◆ Supplied data ◆

##########

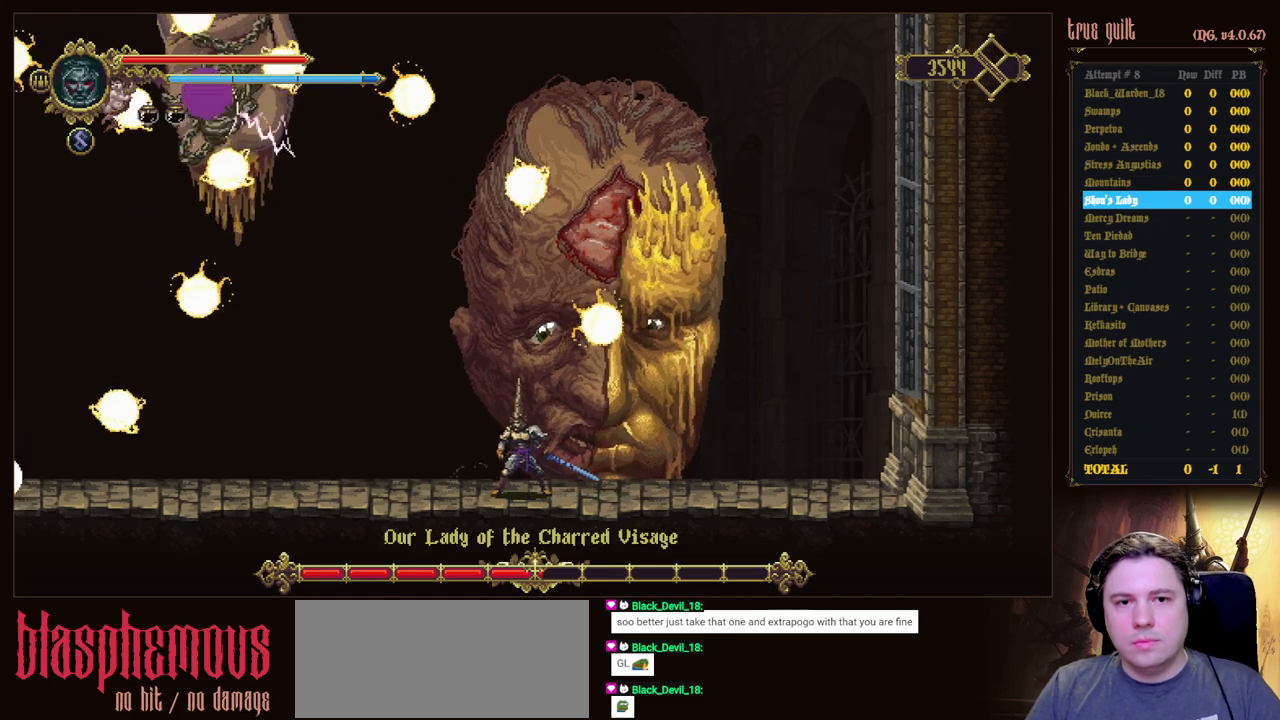
{"keys": [], "events": []}
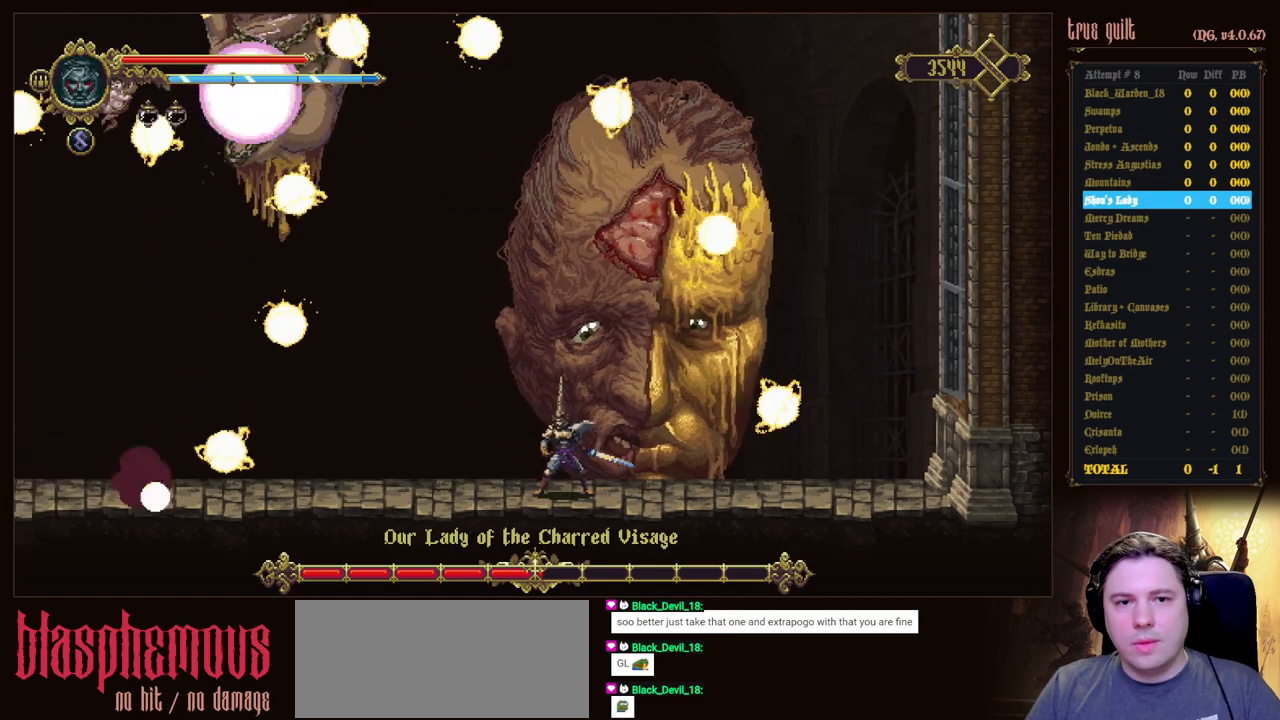
{"keys": [], "events": []}
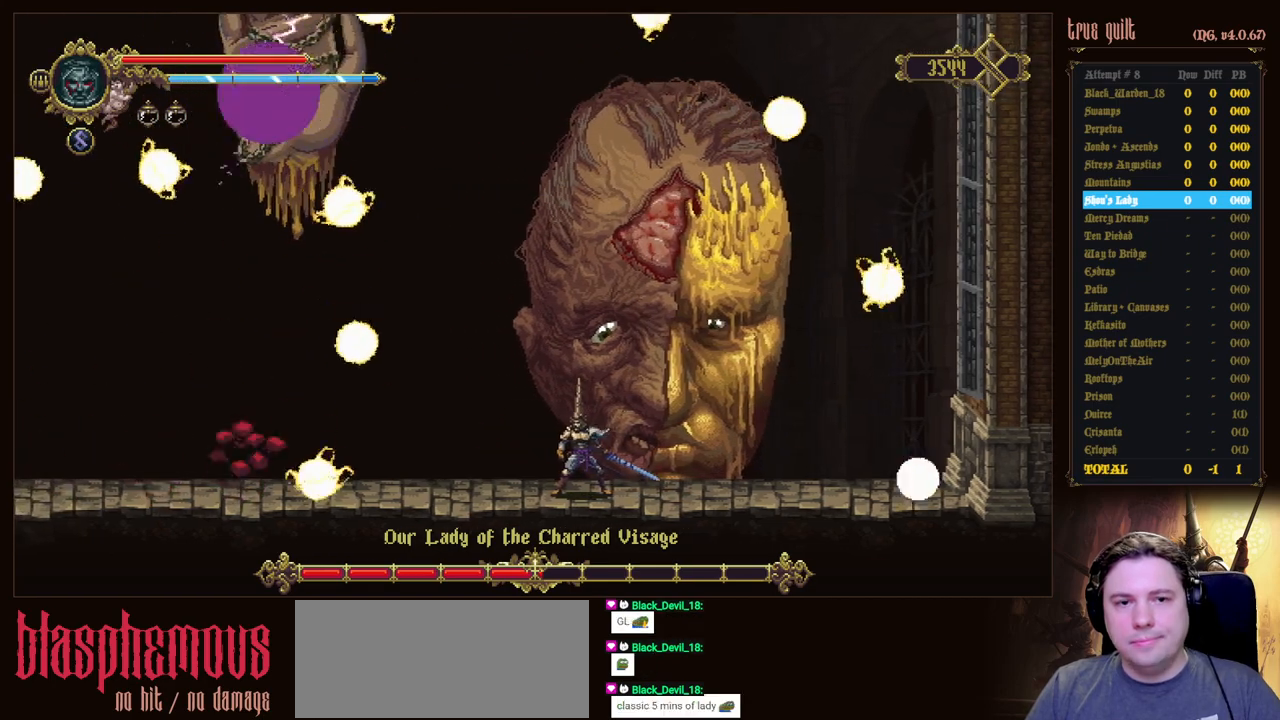
{"keys": ["right"], "events": [[433, "right", "down"]]}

##########

◆ Exercise directions ◆
Images stay out, but the rest of the data above must be repeated exactly.

◆ Solution to this task ◆
{"keys": [], "events": []}
{"keys": [], "events": []}
{"keys": ["right"], "events": [[433, "right", "down"]]}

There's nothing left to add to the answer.